→ To do
Copy the records below word for word. Stop after the line that contains "(IHC) of adenocarcinoma".
(Entries supplied begins)
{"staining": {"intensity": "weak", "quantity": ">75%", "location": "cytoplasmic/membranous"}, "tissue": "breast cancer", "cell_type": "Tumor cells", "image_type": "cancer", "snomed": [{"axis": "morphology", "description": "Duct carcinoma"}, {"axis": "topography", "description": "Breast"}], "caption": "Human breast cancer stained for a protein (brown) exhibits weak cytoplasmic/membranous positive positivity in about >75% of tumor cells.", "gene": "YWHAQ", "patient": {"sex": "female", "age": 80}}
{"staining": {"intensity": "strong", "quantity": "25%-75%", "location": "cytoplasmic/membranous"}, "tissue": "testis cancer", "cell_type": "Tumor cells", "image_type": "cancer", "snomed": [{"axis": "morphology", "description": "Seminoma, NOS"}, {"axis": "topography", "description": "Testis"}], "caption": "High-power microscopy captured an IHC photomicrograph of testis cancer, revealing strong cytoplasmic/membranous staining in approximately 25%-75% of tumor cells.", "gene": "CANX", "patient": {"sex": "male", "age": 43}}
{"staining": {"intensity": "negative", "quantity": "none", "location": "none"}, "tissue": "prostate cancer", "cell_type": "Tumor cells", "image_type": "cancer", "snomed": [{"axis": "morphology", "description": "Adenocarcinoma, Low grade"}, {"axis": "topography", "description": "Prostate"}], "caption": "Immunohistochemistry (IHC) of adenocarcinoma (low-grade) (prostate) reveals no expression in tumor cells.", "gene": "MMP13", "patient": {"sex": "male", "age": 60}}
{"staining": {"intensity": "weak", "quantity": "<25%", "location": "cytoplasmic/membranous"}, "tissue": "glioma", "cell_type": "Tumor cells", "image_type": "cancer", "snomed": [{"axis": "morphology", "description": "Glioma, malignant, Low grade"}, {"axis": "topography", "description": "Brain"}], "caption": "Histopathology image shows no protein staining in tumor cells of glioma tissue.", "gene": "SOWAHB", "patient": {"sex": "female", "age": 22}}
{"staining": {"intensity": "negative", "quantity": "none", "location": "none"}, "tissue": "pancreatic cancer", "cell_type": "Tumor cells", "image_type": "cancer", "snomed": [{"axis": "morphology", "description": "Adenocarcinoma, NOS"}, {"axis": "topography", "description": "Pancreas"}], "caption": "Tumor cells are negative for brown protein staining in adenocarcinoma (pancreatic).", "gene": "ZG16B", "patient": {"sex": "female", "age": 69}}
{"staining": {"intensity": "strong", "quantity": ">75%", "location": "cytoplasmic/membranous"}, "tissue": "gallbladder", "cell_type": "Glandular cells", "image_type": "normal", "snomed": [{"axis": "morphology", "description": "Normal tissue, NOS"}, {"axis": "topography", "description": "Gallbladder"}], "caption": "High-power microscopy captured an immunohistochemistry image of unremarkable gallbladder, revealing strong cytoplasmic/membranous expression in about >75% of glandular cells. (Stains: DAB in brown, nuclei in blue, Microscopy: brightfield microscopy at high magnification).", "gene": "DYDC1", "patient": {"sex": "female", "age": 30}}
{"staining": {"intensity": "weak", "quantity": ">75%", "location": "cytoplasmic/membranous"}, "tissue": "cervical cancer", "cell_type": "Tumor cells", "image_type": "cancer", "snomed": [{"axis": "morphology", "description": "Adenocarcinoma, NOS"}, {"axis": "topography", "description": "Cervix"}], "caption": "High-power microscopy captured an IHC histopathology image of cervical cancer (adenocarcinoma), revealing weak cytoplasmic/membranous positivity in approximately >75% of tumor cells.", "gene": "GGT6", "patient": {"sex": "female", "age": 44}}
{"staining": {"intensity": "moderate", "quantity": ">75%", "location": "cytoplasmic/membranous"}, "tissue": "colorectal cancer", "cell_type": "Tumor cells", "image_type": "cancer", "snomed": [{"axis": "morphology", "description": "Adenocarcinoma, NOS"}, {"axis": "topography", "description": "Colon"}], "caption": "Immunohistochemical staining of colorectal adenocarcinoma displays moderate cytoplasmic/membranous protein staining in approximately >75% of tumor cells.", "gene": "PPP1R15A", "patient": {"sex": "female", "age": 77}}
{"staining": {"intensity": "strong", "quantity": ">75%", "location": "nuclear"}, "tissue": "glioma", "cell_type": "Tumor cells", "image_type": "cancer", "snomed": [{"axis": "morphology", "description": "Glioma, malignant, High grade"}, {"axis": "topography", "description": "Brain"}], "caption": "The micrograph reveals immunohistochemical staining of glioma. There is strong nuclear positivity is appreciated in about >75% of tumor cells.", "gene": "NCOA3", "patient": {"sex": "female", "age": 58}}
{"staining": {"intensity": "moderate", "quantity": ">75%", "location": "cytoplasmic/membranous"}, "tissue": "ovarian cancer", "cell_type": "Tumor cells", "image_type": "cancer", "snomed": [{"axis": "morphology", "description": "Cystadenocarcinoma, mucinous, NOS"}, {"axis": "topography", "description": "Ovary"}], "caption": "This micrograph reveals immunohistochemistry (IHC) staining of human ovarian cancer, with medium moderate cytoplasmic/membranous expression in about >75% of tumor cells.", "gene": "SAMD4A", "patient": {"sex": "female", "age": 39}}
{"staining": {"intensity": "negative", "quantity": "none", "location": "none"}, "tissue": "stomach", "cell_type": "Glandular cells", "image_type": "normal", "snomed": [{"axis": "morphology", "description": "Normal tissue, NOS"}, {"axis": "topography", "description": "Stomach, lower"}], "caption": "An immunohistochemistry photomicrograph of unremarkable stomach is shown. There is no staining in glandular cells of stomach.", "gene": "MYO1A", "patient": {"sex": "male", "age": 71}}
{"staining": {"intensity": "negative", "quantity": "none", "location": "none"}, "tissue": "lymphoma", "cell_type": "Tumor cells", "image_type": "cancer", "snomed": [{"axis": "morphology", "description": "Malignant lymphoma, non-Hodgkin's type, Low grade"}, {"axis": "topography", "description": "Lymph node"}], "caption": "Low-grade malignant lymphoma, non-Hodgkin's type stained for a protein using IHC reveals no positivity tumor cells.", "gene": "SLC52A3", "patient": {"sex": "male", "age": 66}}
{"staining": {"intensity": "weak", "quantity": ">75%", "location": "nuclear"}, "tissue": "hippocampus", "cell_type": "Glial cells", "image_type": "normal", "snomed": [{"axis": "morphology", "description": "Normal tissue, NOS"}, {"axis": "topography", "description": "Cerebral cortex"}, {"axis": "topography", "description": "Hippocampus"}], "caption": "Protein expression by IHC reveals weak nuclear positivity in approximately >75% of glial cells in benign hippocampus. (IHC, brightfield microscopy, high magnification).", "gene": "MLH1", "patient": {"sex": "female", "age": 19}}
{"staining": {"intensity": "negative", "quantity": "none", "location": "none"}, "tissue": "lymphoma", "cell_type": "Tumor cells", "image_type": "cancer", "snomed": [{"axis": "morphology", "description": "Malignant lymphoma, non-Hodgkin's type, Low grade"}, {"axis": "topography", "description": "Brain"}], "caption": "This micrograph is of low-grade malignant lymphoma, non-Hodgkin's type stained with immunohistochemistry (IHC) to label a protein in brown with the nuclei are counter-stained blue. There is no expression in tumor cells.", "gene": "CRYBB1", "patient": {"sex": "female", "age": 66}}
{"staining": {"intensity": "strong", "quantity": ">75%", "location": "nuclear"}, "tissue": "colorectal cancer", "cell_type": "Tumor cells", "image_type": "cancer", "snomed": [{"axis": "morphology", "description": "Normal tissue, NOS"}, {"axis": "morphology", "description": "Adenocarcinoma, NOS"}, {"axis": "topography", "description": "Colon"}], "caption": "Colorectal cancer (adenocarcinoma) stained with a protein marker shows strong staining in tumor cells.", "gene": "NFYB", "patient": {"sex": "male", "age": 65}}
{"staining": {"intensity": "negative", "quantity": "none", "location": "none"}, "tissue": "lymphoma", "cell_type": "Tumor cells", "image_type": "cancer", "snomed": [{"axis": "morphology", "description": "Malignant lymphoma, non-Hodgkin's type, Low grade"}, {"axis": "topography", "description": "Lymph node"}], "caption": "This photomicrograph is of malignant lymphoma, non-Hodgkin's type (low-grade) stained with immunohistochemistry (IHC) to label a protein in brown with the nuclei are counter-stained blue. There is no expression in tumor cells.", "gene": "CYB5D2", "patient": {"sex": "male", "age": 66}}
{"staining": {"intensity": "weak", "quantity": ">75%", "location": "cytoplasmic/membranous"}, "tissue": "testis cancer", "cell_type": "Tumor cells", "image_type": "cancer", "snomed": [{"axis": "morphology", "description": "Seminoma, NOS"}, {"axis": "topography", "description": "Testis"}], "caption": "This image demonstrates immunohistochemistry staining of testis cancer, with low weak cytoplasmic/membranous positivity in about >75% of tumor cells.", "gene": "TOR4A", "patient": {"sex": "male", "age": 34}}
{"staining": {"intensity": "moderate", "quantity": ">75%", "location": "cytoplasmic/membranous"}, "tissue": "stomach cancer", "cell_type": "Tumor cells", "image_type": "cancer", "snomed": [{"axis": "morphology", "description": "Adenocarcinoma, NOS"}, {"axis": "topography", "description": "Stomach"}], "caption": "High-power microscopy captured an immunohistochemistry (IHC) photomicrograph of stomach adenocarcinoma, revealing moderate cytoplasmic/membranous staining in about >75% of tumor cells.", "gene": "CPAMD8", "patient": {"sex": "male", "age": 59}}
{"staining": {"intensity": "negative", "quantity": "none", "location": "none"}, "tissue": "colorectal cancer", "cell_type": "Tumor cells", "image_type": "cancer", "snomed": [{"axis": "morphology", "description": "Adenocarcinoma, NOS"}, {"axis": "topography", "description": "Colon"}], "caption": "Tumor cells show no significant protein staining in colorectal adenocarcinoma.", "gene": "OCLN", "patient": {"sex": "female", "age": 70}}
(Entries supplied ends)
→ Answer to the problem
{"staining": {"intensity": "weak", "quantity": ">75%", "location": "cytoplasmic/membranous"}, "tissue": "breast cancer", "cell_type": "Tumor cells", "image_type": "cancer", "snomed": [{"axis": "morphology", "description": "Duct carcinoma"}, {"axis": "topography", "description": "Breast"}], "caption": "Human breast cancer stained for a protein (brown) exhibits weak cytoplasmic/membranous positive positivity in about >75% of tumor cells.", "gene": "YWHAQ", "patient": {"sex": "female", "age": 80}}
{"staining": {"intensity": "strong", "quantity": "25%-75%", "location": "cytoplasmic/membranous"}, "tissue": "testis cancer", "cell_type": "Tumor cells", "image_type": "cancer", "snomed": [{"axis": "morphology", "description": "Seminoma, NOS"}, {"axis": "topography", "description": "Testis"}], "caption": "High-power microscopy captured an IHC photomicrograph of testis cancer, revealing strong cytoplasmic/membranous staining in approximately 25%-75% of tumor cells.", "gene": "CANX", "patient": {"sex": "male", "age": 43}}
{"staining": {"intensity": "negative", "quantity": "none", "location": "none"}, "tissue": "prostate cancer", "cell_type": "Tumor cells", "image_type": "cancer", "snomed": [{"axis": "morphology", "description": "Adenocarcinoma, Low grade"}, {"axis": "topography", "description": "Prostate"}], "caption": "Immunohistochemistry (IHC) of adenocarcinoma (low-grade) (prostate) reveals no expression in tumor cells.", "gene": "MMP13", "patient": {"sex": "male", "age": 60}}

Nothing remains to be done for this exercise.